[Text-based design files]
^^^^^^^^^^^^^^^^

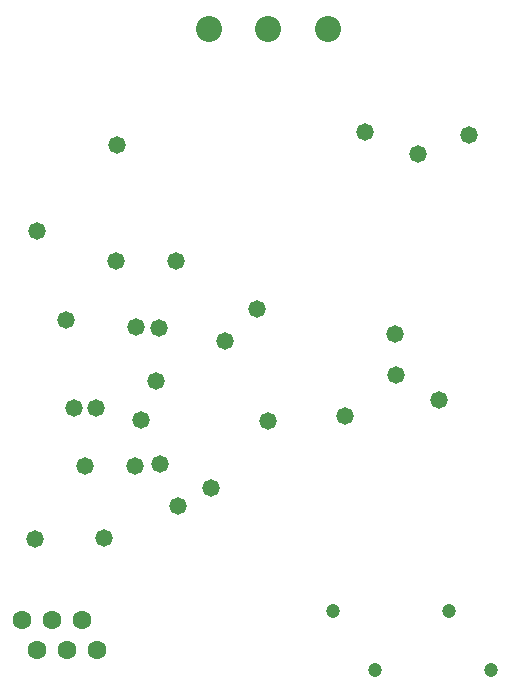
<source format=gbs>
%FSLAX43Y43*%
%MOMM*%
G71*
G01*
G75*
G04 Layer_Color=16711935*
%ADD10R,1.600X0.800*%
%ADD11R,0.800X1.600*%
%ADD12R,1.100X1.250*%
%ADD13R,2.000X1.250*%
%ADD14R,1.250X2.000*%
%ADD15R,1.500X0.300*%
%ADD16R,0.300X1.500*%
%ADD17R,2.000X1.200*%
%ADD18R,5.600X5.600*%
%ADD19R,5.500X2.000*%
%ADD20R,0.950X0.700*%
%ADD21R,1.680X1.520*%
%ADD22C,0.254*%
%ADD23C,0.900*%
%ADD24C,0.800*%
%ADD25C,0.750*%
%ADD26C,1.400*%
%ADD27R,1.500X1.500*%
%ADD28C,1.500*%
%ADD29C,2.000*%
%ADD30C,1.270*%
%ADD31C,1.000*%
%ADD32C,0.200*%
%ADD33C,0.100*%
%ADD34R,0.178X1.473*%
%ADD35R,0.203X1.499*%
%ADD36R,1.803X1.003*%
%ADD37R,1.003X1.803*%
%ADD38R,1.303X1.453*%
%ADD39R,2.203X1.453*%
%ADD40R,1.453X2.203*%
%ADD41R,1.703X0.503*%
%ADD42R,0.503X1.703*%
%ADD43R,2.203X1.403*%
%ADD44R,5.803X5.803*%
%ADD45R,5.703X2.203*%
%ADD46R,1.153X0.903*%
%ADD47R,1.883X1.723*%
%ADD48C,1.603*%
%ADD49R,1.703X1.703*%
%ADD50C,1.703*%
%ADD51C,2.203*%
%ADD52C,1.473*%
%ADD53C,1.203*%
D48*
X4700Y11600D02*
D03*
X5970Y9060D02*
D03*
X11050D02*
D03*
X7240Y11600D02*
D03*
X8510Y9060D02*
D03*
X9780Y11600D02*
D03*
D51*
X25600Y61600D02*
D03*
X30600D02*
D03*
X20600D02*
D03*
D52*
X5800Y18400D02*
D03*
X16300Y36300D02*
D03*
X6000Y44500D02*
D03*
X36400Y32300D02*
D03*
X25600Y28400D02*
D03*
X20700Y22700D02*
D03*
X17900Y21200D02*
D03*
X11000Y29500D02*
D03*
X9100D02*
D03*
X24600Y37900D02*
D03*
X21900Y35200D02*
D03*
X38300Y51000D02*
D03*
X12800Y51800D02*
D03*
X16100Y31800D02*
D03*
X8500Y37000D02*
D03*
X33800Y52900D02*
D03*
X42600Y52600D02*
D03*
X14400Y36400D02*
D03*
X12700Y42000D02*
D03*
X17800D02*
D03*
X36300Y35800D02*
D03*
X32100Y28800D02*
D03*
X40000Y30200D02*
D03*
X11700Y18500D02*
D03*
X16400Y24800D02*
D03*
X14300Y24600D02*
D03*
X14800Y28500D02*
D03*
X10100Y24600D02*
D03*
D53*
X44400Y7300D02*
D03*
X40900Y12300D02*
D03*
X34600Y7300D02*
D03*
X31100Y12300D02*
D03*
M02*

</source>
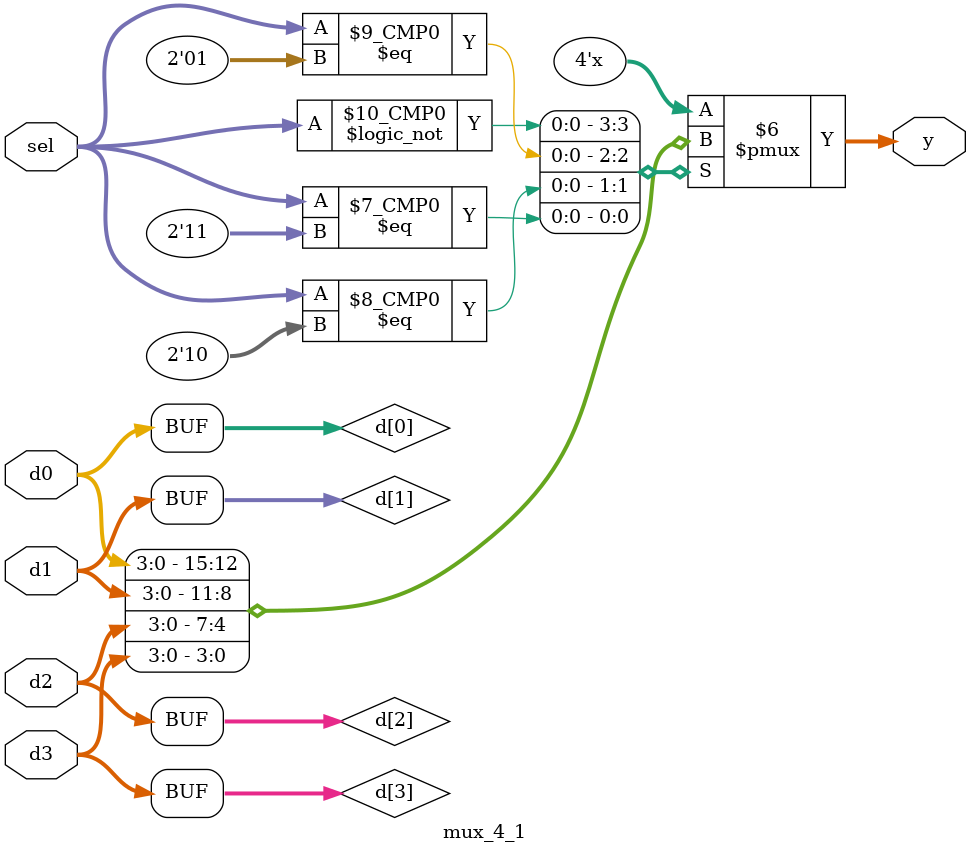
<source format=sv>

module mux_2_1
(
  input  [3:0] d0, d1,
  input        sel,
  output [3:0] y
);

  logic [3:0] d [0:1];

  assign d [0] = d0;
  assign d [1] = d1;

  assign y = d [sel];

endmodule

//----------------------------------------------------------------------------
// Task
//----------------------------------------------------------------------------

module mux_4_1
(
  input  [3:0] d0, d1, d2, d3,
  input  [1:0] sel,
  output [3:0] y
);

  // Task:
  // Using code for mux_2_1 as an example,
  // write code for 4:1 mux using array index

    logic [3:0] d [0:3];

    assign d [0] = d0;
    assign d [1] = d1;
    assign d [2] = d2;
    assign d [3] = d3;

    assign y = d [sel];


endmodule

</source>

^^^^^^^^^^^^^^^^

### WORK ORDER:
Nothing in the entries above should change when they are printed again, except that the pictures are dropped.

### COMPLETED TASK:
<source format=gbs>
%FSLAX43Y43*%
%MOMM*%
G71*
G01*
G75*
G04 Layer_Color=16711935*
%ADD10R,1.600X0.800*%
%ADD11R,0.800X1.600*%
%ADD12R,1.100X1.250*%
%ADD13R,2.000X1.250*%
%ADD14R,1.250X2.000*%
%ADD15R,1.500X0.300*%
%ADD16R,0.300X1.500*%
%ADD17R,2.000X1.200*%
%ADD18R,5.600X5.600*%
%ADD19R,5.500X2.000*%
%ADD20R,0.950X0.700*%
%ADD21R,1.680X1.520*%
%ADD22C,0.254*%
%ADD23C,0.900*%
%ADD24C,0.800*%
%ADD25C,0.750*%
%ADD26C,1.400*%
%ADD27R,1.500X1.500*%
%ADD28C,1.500*%
%ADD29C,2.000*%
%ADD30C,1.270*%
%ADD31C,1.000*%
%ADD32C,0.200*%
%ADD33C,0.100*%
%ADD34R,0.178X1.473*%
%ADD35R,0.203X1.499*%
%ADD36R,1.803X1.003*%
%ADD37R,1.003X1.803*%
%ADD38R,1.303X1.453*%
%ADD39R,2.203X1.453*%
%ADD40R,1.453X2.203*%
%ADD41R,1.703X0.503*%
%ADD42R,0.503X1.703*%
%ADD43R,2.203X1.403*%
%ADD44R,5.803X5.803*%
%ADD45R,5.703X2.203*%
%ADD46R,1.153X0.903*%
%ADD47R,1.883X1.723*%
%ADD48C,1.603*%
%ADD49R,1.703X1.703*%
%ADD50C,1.703*%
%ADD51C,2.203*%
%ADD52C,1.473*%
%ADD53C,1.203*%
D48*
X4700Y11600D02*
D03*
X5970Y9060D02*
D03*
X11050D02*
D03*
X7240Y11600D02*
D03*
X8510Y9060D02*
D03*
X9780Y11600D02*
D03*
D51*
X25600Y61600D02*
D03*
X30600D02*
D03*
X20600D02*
D03*
D52*
X5800Y18400D02*
D03*
X16300Y36300D02*
D03*
X6000Y44500D02*
D03*
X36400Y32300D02*
D03*
X25600Y28400D02*
D03*
X20700Y22700D02*
D03*
X17900Y21200D02*
D03*
X11000Y29500D02*
D03*
X9100D02*
D03*
X24600Y37900D02*
D03*
X21900Y35200D02*
D03*
X38300Y51000D02*
D03*
X12800Y51800D02*
D03*
X16100Y31800D02*
D03*
X8500Y37000D02*
D03*
X33800Y52900D02*
D03*
X42600Y52600D02*
D03*
X14400Y36400D02*
D03*
X12700Y42000D02*
D03*
X17800D02*
D03*
X36300Y35800D02*
D03*
X32100Y28800D02*
D03*
X40000Y30200D02*
D03*
X11700Y18500D02*
D03*
X16400Y24800D02*
D03*
X14300Y24600D02*
D03*
X14800Y28500D02*
D03*
X10100Y24600D02*
D03*
D53*
X44400Y7300D02*
D03*
X40900Y12300D02*
D03*
X34600Y7300D02*
D03*
X31100Y12300D02*
D03*
M02*

</source>
<source format=sv>

module mux_2_1
(
  input  [3:0] d0, d1,
  input        sel,
  output [3:0] y
);

  logic [3:0] d [0:1];

  assign d [0] = d0;
  assign d [1] = d1;

  assign y = d [sel];

endmodule

//----------------------------------------------------------------------------
// Task
//----------------------------------------------------------------------------

module mux_4_1
(
  input  [3:0] d0, d1, d2, d3,
  input  [1:0] sel,
  output [3:0] y
);

  // Task:
  // Using code for mux_2_1 as an example,
  // write code for 4:1 mux using array index

    logic [3:0] d [0:3];

    assign d [0] = d0;
    assign d [1] = d1;
    assign d [2] = d2;
    assign d [3] = d3;

    assign y = d [sel];


endmodule

</source>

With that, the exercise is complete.